Electronic Structure Regulation of Layered Vanadium Oxide via Interlayer Doping Strategy toward Superior High‐Rate and Low‐Temperature Zinc‐Ion Batteries

Abstract Currently, development of suitable cathode materials for zinc‐ion batteries (ZIBs) is plagued by the sluggish kinetics of Zn 2+ with multivalent charge in the host structure. Herein, it is demonstrated that interlayer Mn 2+ ‐doped layered vanadium oxide (Mn 0.15 V 2 O 5 · n H 2 O) composites with narrowed direct bandgap manifest greatly boosted electrochemical performance as zinc‐ion battery cathodes.
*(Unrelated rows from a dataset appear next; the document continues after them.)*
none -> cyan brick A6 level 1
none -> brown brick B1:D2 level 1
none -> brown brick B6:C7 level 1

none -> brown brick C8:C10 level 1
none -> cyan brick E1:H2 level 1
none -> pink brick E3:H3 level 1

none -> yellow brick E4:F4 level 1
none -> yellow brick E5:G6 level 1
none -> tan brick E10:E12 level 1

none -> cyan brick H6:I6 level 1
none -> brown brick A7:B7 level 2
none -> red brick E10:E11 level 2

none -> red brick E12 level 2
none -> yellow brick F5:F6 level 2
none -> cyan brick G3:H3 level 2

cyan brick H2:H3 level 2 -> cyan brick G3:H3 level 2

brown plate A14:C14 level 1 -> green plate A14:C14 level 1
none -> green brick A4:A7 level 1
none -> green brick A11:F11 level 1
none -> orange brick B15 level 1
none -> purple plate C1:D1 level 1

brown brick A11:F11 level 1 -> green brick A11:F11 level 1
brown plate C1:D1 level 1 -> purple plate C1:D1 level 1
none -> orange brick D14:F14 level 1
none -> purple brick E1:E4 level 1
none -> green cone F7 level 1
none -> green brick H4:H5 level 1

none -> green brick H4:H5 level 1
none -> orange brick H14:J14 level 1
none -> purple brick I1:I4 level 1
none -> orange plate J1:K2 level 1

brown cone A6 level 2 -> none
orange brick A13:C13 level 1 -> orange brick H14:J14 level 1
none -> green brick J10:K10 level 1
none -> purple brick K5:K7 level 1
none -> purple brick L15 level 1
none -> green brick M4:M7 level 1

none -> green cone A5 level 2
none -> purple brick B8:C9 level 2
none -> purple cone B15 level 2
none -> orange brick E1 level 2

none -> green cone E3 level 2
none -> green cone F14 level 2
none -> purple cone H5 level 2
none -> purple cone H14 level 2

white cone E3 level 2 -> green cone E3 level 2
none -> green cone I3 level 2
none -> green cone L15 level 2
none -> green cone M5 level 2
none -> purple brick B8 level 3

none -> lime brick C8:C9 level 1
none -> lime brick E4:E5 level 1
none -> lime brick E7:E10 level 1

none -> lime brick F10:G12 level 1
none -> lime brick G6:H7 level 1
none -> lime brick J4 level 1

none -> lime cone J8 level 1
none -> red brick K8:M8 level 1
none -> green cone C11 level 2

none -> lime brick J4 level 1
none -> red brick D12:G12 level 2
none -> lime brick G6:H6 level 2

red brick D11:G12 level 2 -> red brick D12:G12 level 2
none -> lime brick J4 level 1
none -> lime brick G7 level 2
Specifically, the Mn 0.15 V 2 O 5 · n H 2 O electrode shows a high specific capacity of 367 mAh g −1 at a current density of 0.1 A g −1 as well as excellent retentive capacities of 153 and 122 mAh g −1 after 8000 cycles at high current densities up to 10 and 20 A g −1 , respectively. Even at a low temperature of −20 °C, a reversible specific capacity of 100 mAh g −1 can be achieved at a current density of 2.0 A g −1 after 3000 cycles. The superior electrochemical performance originates from the synergistic effects between the layered nanostructures and interlayer doping of Mn 2+ ions and water molecules, which can enhance the electrons/ions transport kinetics and structural stability during cycling. With the aid of various ex situ characterization technologies and density functional theory calculations, the zinc‐ion storage mechanism can be revealed, which provides fundamental guidelines for developing high‐performance cathodes for ZIBs.